‘We don't need them’: Austrian FM wants to end Islamic kindergartens to boost integration
The comment was made at a public event set up by Kurier newspaper.
“Of course, we don’t need them. There should be no Islamic kindergartens,” Kurz said when asked whether he would agree to completely get rid of such facilities.
According to the foreign minister, proficiency in German must become a gateway to Austrian society.
Immigrant children and others “who have little or no command of German” would have to attend kindergarten one year longer than their Austrian peers, he said.
40% of refugees in Austria put religion above law – studyhttps://t.co/nOOrOK9JIP— RT (@RT_com) 28 января 2017 г.
“Quality criteria” for childcare workers should also be introduced to improve the standards of language proficiency.
Consequently, many Arab or Chechen kindergartens will fail to meet the requirements for state benefits and will be left with no choice but to close, Kurz said, adding, “This is the easiest way in terms of the law.”
In the meantime, the government “does very much” to improve integration efforts, Kurz said. He added, however, that success “depends very much on the number of those [who should be] integrated.”
Opposition parties say it is the policy of the current government, which Kurz is a part of, that has led to a situation in which the state sponsors childcare facilities that contribute to the creation of parallel societies.
It was Kurz’s Austrian People's Party (OVP) that “always voted for more subsidies for those kindergartens and it was his party and his [policy] that tried to cater all these Muslim and radical Islamist movements in Austria,” Johann Gudenus, the Vice Mayor and a City Council of Vienna, told RT.
Gudenus, who is a member of the far-right Freedom Party of Austria (FPO), went on to say that the current “sudden” change of heart of the Austrian government is just an attempt to gain more support ahead of parliamentary elections which are scheduled for October 2017.

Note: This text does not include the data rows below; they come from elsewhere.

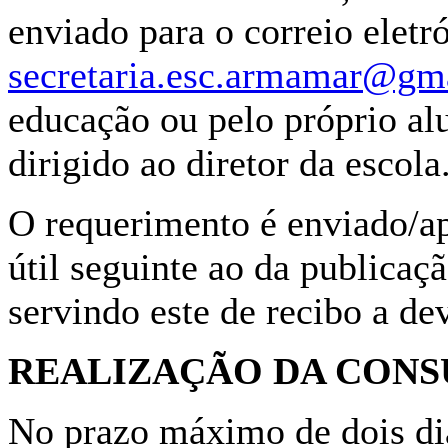
enviado para o correio elet
secretaria.esc.armamar@gm
educação ou pelo próprio al
dirigido ao diretor da escola
O requerimento é enviado/ap
útil seguinte ao da publicaçã
servindo este de recibo a de
REALIZAÇÃO DA CONS
No prazo máximo de dois dia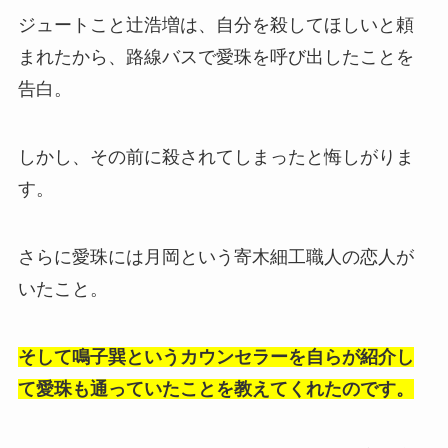
ジュートこと辻浩増は、自分を殺してほしいと頼
まれたから、路線バスで愛珠を呼び出したことを
告白。
しかし、その前に殺されてしまったと悔しがりま
す。
さらに愛珠には月岡という寄木細工職人の恋人が
いたこと。
そして鳴子巽というカウンセラーを自らが紹介し
て愛珠も通っていたことを教えてくれたのです。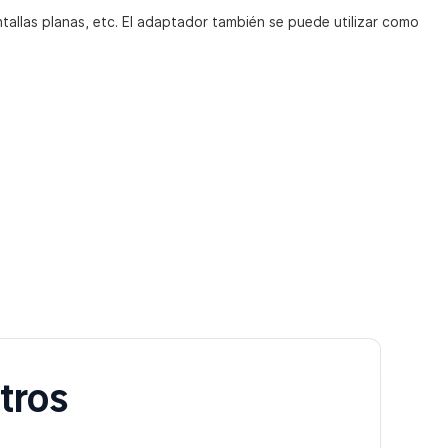
allas planas, etc. El adaptador también se puede utilizar como
tros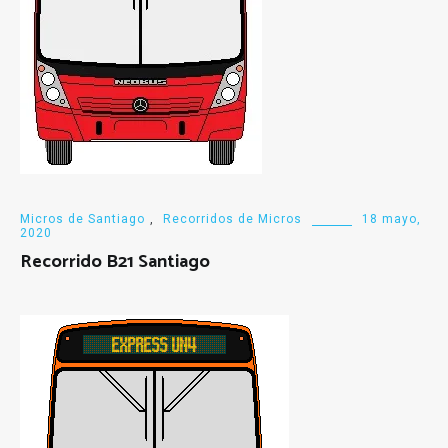
Micros de Santiago
,
Recorridos de Micros
18 mayo,
2020
Recorrido B21 Santiago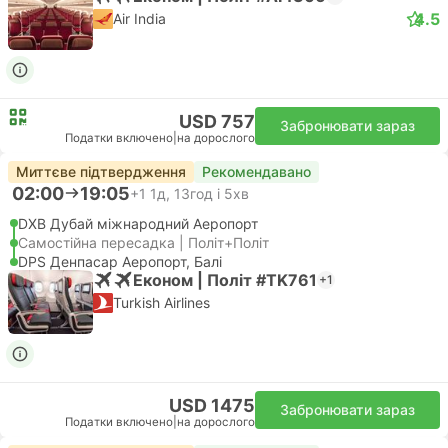
4.5
Air India
USD 757
Забронювати зараз
Податки включено
|
на дорослого
Миттєве підтвердження
Рекомендавано
02:00
19:05
+1
1д, 13год і 5хв
DXB Дубай міжнародний Аеропорт
Самостійна пересадка | Політ+Політ
DPS Денпасар Аеропорт, Балі
Економ | Політ #TK761
+1
Turkish Airlines
USD 1475
Забронювати зараз
Податки включено
|
на дорослого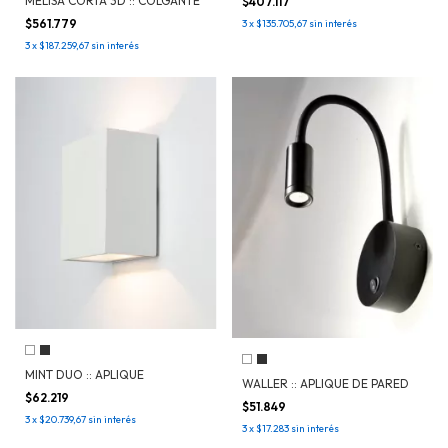
MELISA CORTA 3D :: COLGANTE
$407.117
$561.779
3
x
$135.705,67
sin interés
3
x
$187.259,67
sin interés
MINT DUO :: APLIQUE
WALLER :: APLIQUE DE PARED
$62.219
$51.849
3
x
$20.739,67
sin interés
3
x
$17.283
sin interés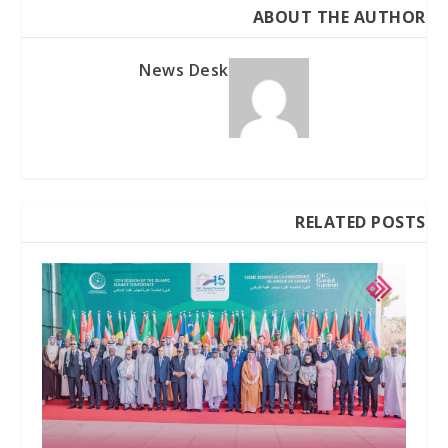
ABOUT THE AUTHOR
News Desk
RELATED POSTS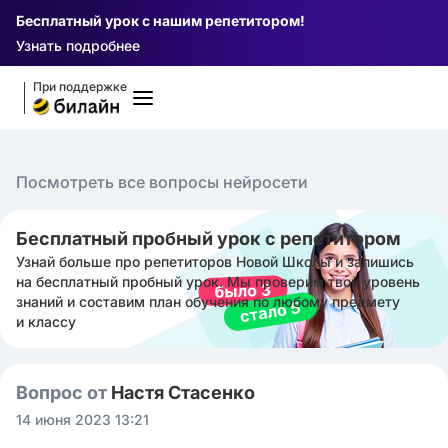
Бесплатный урок с нашим репетитором!
Узнать подробнее
При поддержке
Посмотреть все вопросы нейросети
Бесплатный пробный урок с репетитором
Узнай больше про репетиторов Новой Школы и запишись
на бесплатный пробный урок. Мы проверим твой уровень
знаний и составим план обучения по любому предмету
и классу
Вопрос от
Настя Стасенко
14 июня 2023 13:21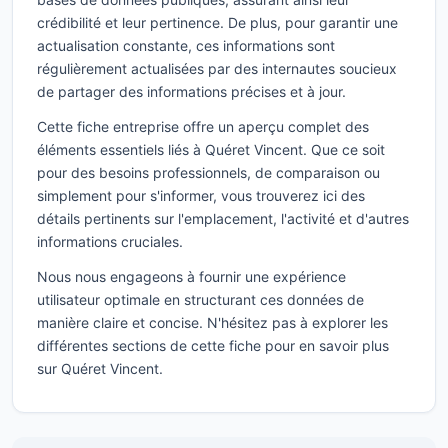
crédibilité et leur pertinence. De plus, pour garantir une
actualisation constante, ces informations sont
régulièrement actualisées par des internautes soucieux
de partager des informations précises et à jour.
Cette fiche entreprise offre un aperçu complet des
éléments essentiels liés à Quéret Vincent. Que ce soit
pour des besoins professionnels, de comparaison ou
simplement pour s'informer, vous trouverez ici des
détails pertinents sur l'emplacement, l'activité et d'autres
informations cruciales.
Nous nous engageons à fournir une expérience
utilisateur optimale en structurant ces données de
manière claire et concise. N'hésitez pas à explorer les
différentes sections de cette fiche pour en savoir plus
sur Quéret Vincent.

The foreign minister’s initiative also drew criticism from the Austrian Muslim community, which called it “institutionalized discrimination.”
If one “just forbids a religious minority, the Muslims, [to establish kindergartens] but allows other [communities] to do that … than this is a very clear institutionalized discrimination of a religious community,” Tarafa Baghajati, the chairman of the Austrian Muslim Initiative group, told RT.
Baghajati further accused Kurz of using Islamophobia to advance his political interests.
Controversy regarding Muslim kindergartens was recently stirred when a study by Austrian-Turkish Professor Ednan Aslan found more than 10,000 children aged from two to six attend around 150 Muslim preschools in Vienna which teach the Koran and pave the way for “parallel societies,” according to AFP.
“Parents are sending their kids to establishments that ensure they are in a Muslim setting and learn a few suras (chapters from the Koran),” Aslan, who researches Islamic education at Vienna University, told AFP.
“But they are unaware that they are shutting them off from a multicultural society,” the scholar said. According to his estimates, up to a quarter of Islamic kindergartens were being sponsored or supported by ultraconservative Salafist groups or organizations.
The study, published last year, resonated widely in the community, but some rejected the findings citing the unreliability of Aslan’s methodology. Biber, a local magazine, dispatched an undercover reporter who posed as a Muslim mother looking for a place for her son at an Islamic kindergarten.
She found no evidence of Aslan's claims that Islamic preschools were nurturing future Salafists, but acknowledged many of those kindergartens were cutting off or isolating children from mainstream society. There were also questions about the “openness” of some staff and their command of German.
Kurz, the youngest foreign minister in the EU at the time of his swearing-in back in 2013, has previously advocated putting more curbs on immigration. In March, he proposed the opening of refugee centers outside the European Union, suggesting the Republic of Georgia and countries of the Western Balkans as possible locations.
Last year, he also made some incendiary remarks on refugees being rescued on their way across the Mediterranean, saying a rescue from a boat in distress should be “no ticket to Europe.”
Refugees who are rescued from boats in the Mediterranean Sea “must be returned immediately, ideally to their country of origin,” Kurz vowed at the time.